● INPUT MATERIAL:
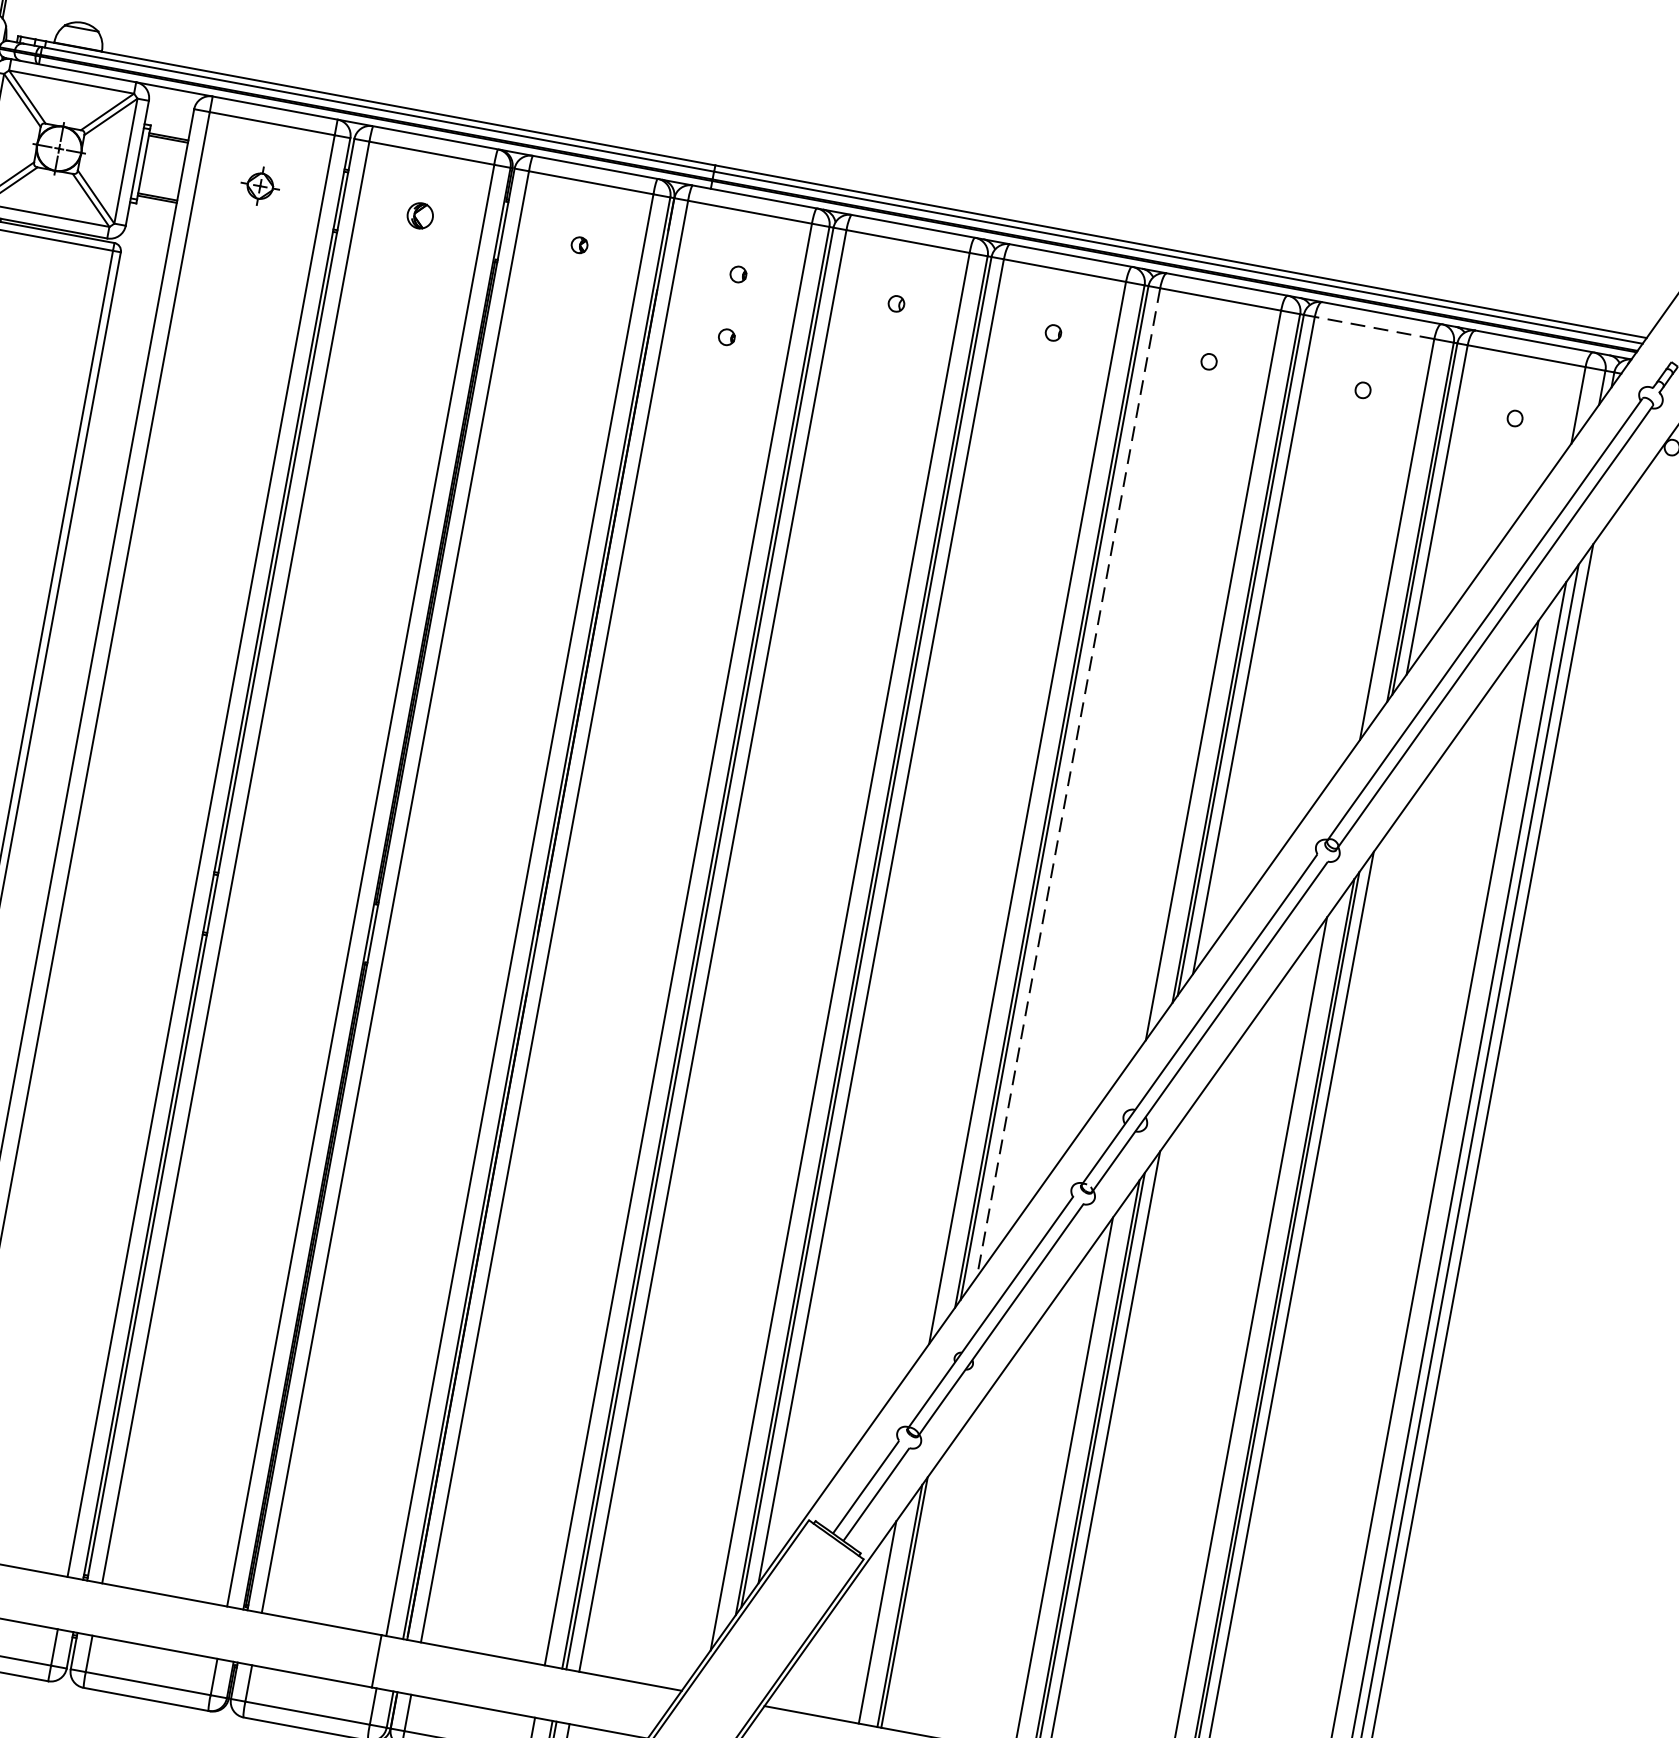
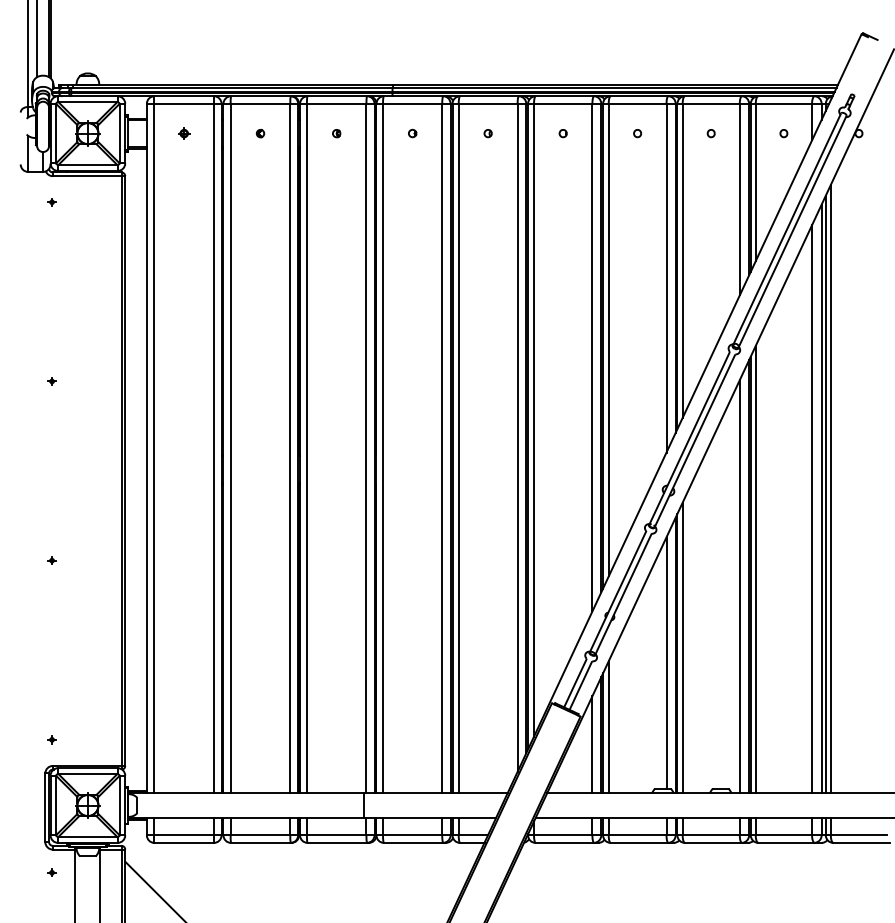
part: (261, 185) -> (184, 133), size x0.62
part: (420, 215) -> (260, 133), size x0.62
line: (1375, 327) -> (711, 103), dashed -> solid
part: (726, 337) -> (412, 163), removed
line: (1067, 783) -> (608, 340), dashed -> solid
line: (917, 1592) -> (608, 727), added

● ABOUT THIS TASK:
The entries above need to be output again in full, exactly, and without pictures.

● YOUR SOLUTION:
part: (261, 185) -> (184, 133), size x0.62
part: (420, 215) -> (260, 133), size x0.62
line: (1375, 327) -> (711, 103), dashed -> solid
part: (726, 337) -> (412, 163), removed
line: (1067, 783) -> (608, 340), dashed -> solid
line: (917, 1592) -> (608, 727), added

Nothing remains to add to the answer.